Requirement:
Show me each line of the listing below where the word "none" appears.

Exercise data:
┄┄┄┄┄┄┄┄┄┄┄┄┄┄┄┄┄┄┄┄

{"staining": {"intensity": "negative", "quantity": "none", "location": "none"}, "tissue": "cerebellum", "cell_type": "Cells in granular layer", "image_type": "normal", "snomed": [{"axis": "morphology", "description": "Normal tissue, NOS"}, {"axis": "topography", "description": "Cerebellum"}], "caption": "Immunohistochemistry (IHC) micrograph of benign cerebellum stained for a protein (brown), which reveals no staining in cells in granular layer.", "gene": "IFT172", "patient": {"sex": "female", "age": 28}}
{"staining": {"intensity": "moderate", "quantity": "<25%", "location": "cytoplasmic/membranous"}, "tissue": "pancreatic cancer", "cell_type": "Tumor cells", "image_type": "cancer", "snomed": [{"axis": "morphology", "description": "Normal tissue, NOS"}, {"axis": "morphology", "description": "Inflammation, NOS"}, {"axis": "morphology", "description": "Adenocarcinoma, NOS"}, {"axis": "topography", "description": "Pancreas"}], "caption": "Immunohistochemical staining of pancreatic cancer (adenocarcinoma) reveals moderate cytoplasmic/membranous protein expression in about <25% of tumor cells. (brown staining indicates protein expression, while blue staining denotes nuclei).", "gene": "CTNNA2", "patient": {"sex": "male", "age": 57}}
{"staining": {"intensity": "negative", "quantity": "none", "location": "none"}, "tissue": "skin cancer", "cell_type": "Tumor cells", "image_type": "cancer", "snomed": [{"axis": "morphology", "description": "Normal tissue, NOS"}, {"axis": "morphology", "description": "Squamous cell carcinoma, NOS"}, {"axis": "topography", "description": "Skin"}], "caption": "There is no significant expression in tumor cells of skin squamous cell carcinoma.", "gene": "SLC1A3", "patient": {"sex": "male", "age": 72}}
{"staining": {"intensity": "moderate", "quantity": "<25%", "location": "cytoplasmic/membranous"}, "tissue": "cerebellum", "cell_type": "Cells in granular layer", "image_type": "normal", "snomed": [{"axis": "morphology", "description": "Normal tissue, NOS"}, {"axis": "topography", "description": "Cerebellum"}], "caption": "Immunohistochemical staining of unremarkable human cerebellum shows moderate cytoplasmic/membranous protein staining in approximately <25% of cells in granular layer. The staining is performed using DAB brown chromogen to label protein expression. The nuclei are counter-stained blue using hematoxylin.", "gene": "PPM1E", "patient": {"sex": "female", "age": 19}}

┄┄┄┄┄┄┄┄┄┄┄┄┄┄┄┄┄┄┄┄

Your solution:
{"staining": {"intensity": "negative", "quantity": "none", "location": "none"}, "tissue": "cerebellum", "cell_type": "Cells in granular layer", "image_type": "normal", "snomed": [{"axis": "morphology", "description": "Normal tissue, NOS"}, {"axis": "topography", "description": "Cerebellum"}], "caption": "Immunohistochemistry (IHC) micrograph of benign cerebellum stained for a protein (brown), which reveals no staining in cells in granular layer.", "gene": "IFT172", "patient": {"sex": "female", "age": 28}}
{"staining": {"intensity": "negative", "quantity": "none", "location": "none"}, "tissue": "skin cancer", "cell_type": "Tumor cells", "image_type": "cancer", "snomed": [{"axis": "morphology", "description": "Normal tissue, NOS"}, {"axis": "morphology", "description": "Squamous cell carcinoma, NOS"}, {"axis": "topography", "description": "Skin"}], "caption": "There is no significant expression in tumor cells of skin squamous cell carcinoma.", "gene": "SLC1A3", "patient": {"sex": "male", "age": 72}}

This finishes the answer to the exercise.